Having often been compared to Ride , 'Sleep Tight' perhaps treads closest to what could be described as archetypal shoegaze, mainly due to the Ethertons admittedly flawless harmonies, it passes the test if not with the same tenacity as its predecessors here. However, 'Everything I Said' once again warrants epic status, pushing the boundaries beyond traditional dance/rock hybrids by way of its playful melody and insistent back beat that takes on a mechanistic urgency.

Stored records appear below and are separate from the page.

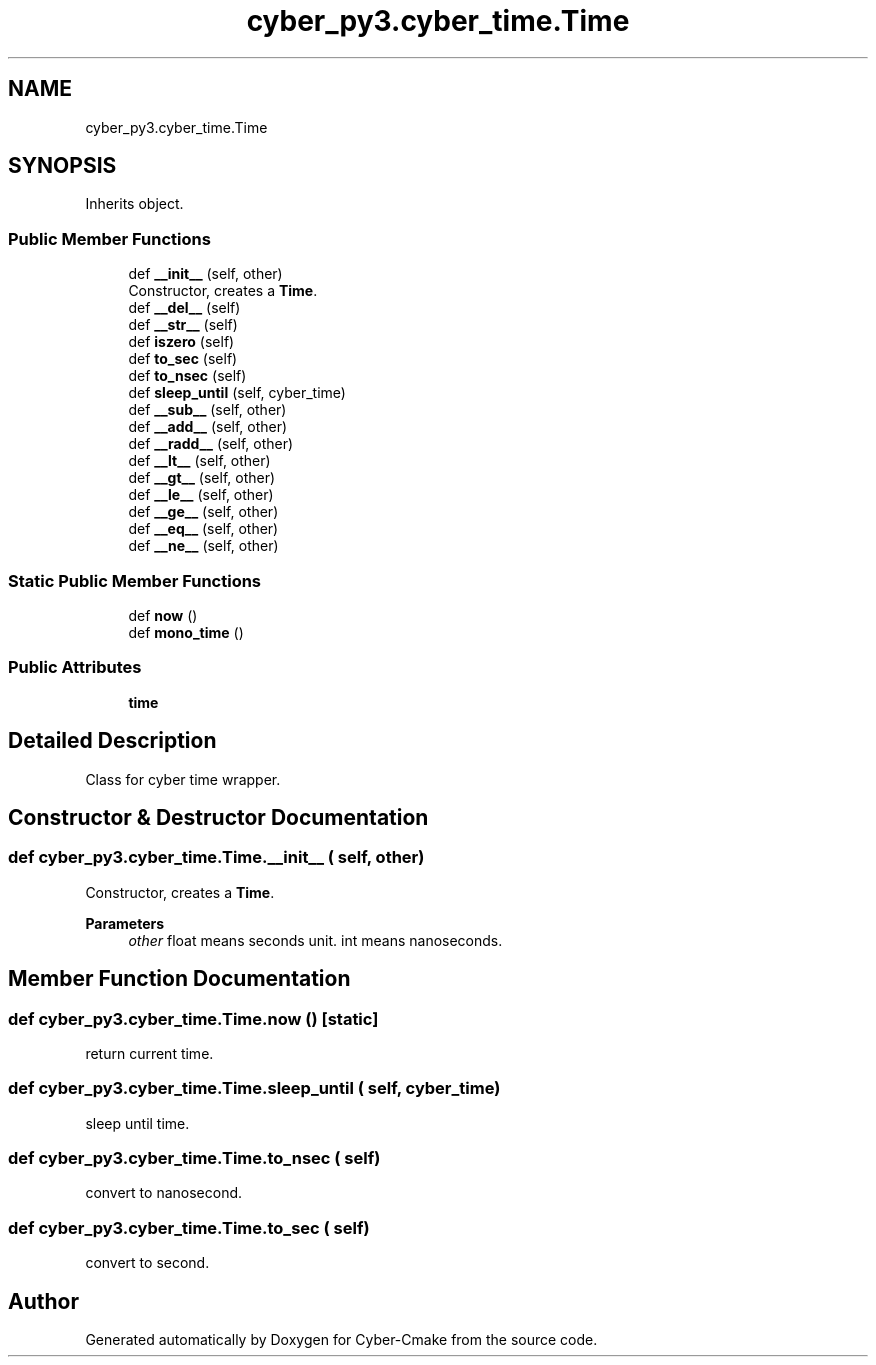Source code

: .TH "cyber_py3.cyber_time.Time" 3 "Thu Aug 31 2023" "Cyber-Cmake" \" -*- nroff -*-
.ad l
.nh
.SH NAME
cyber_py3.cyber_time.Time
.SH SYNOPSIS
.br
.PP
.PP
Inherits object\&.
.SS "Public Member Functions"

.in +1c
.ti -1c
.RI "def \fB__init__\fP (self, other)"
.br
.RI "Constructor, creates a \fBTime\fP\&. "
.ti -1c
.RI "def \fB__del__\fP (self)"
.br
.ti -1c
.RI "def \fB__str__\fP (self)"
.br
.ti -1c
.RI "def \fBiszero\fP (self)"
.br
.ti -1c
.RI "def \fBto_sec\fP (self)"
.br
.ti -1c
.RI "def \fBto_nsec\fP (self)"
.br
.ti -1c
.RI "def \fBsleep_until\fP (self, cyber_time)"
.br
.ti -1c
.RI "def \fB__sub__\fP (self, other)"
.br
.ti -1c
.RI "def \fB__add__\fP (self, other)"
.br
.ti -1c
.RI "def \fB__radd__\fP (self, other)"
.br
.ti -1c
.RI "def \fB__lt__\fP (self, other)"
.br
.ti -1c
.RI "def \fB__gt__\fP (self, other)"
.br
.ti -1c
.RI "def \fB__le__\fP (self, other)"
.br
.ti -1c
.RI "def \fB__ge__\fP (self, other)"
.br
.ti -1c
.RI "def \fB__eq__\fP (self, other)"
.br
.ti -1c
.RI "def \fB__ne__\fP (self, other)"
.br
.in -1c
.SS "Static Public Member Functions"

.in +1c
.ti -1c
.RI "def \fBnow\fP ()"
.br
.ti -1c
.RI "def \fBmono_time\fP ()"
.br
.in -1c
.SS "Public Attributes"

.in +1c
.ti -1c
.RI "\fBtime\fP"
.br
.in -1c
.SH "Detailed Description"
.PP 

.PP
.nf
Class for cyber time wrapper.

.fi
.PP
 
.SH "Constructor & Destructor Documentation"
.PP 
.SS "def cyber_py3\&.cyber_time\&.Time\&.__init__ ( self,  other)"

.PP
Constructor, creates a \fBTime\fP\&. 
.PP
\fBParameters\fP
.RS 4
\fIother\fP float means seconds unit\&. int means nanoseconds\&. 
.RE
.PP

.SH "Member Function Documentation"
.PP 
.SS "def cyber_py3\&.cyber_time\&.Time\&.now ()\fC [static]\fP"

.PP
.nf
return current time.

.fi
.PP
 
.SS "def cyber_py3\&.cyber_time\&.Time\&.sleep_until ( self,  cyber_time)"

.PP
.nf
sleep until time.

.fi
.PP
 
.SS "def cyber_py3\&.cyber_time\&.Time\&.to_nsec ( self)"

.PP
.nf
convert to nanosecond.

.fi
.PP
 
.SS "def cyber_py3\&.cyber_time\&.Time\&.to_sec ( self)"

.PP
.nf
convert to second.

.fi
.PP
 

.SH "Author"
.PP 
Generated automatically by Doxygen for Cyber-Cmake from the source code\&.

Both 'Sing' and the closing 'NSIC' find Presents for Sally at their most reflective. While the former's soothing tones pull the decibel count a little closer to earth, the latter's declaration of "Did you wait for the lights to go out?" set to a backdrop of acoustic guitar and church bells makes for a goosebump-inducing finale. In between, the title track rides along like a heavily accentuated steam train of noise and confusion while 'Floor Faller' could be Pale Saints covering McCarthy's 'Red Sleeping Beauty' in a parallel universe.
As with 'The Sun Dehydrates', 'Softly Spoken/Outside Honey' combines two songs into one, forging the record's most grandiose seven-and-a-half minutes in the process.
While Presents for Sally's eyes may have been focused towards their feet, their minds were clearly fixated on the stars. Colours & Changes: Boldly going beyond the realms of possibility.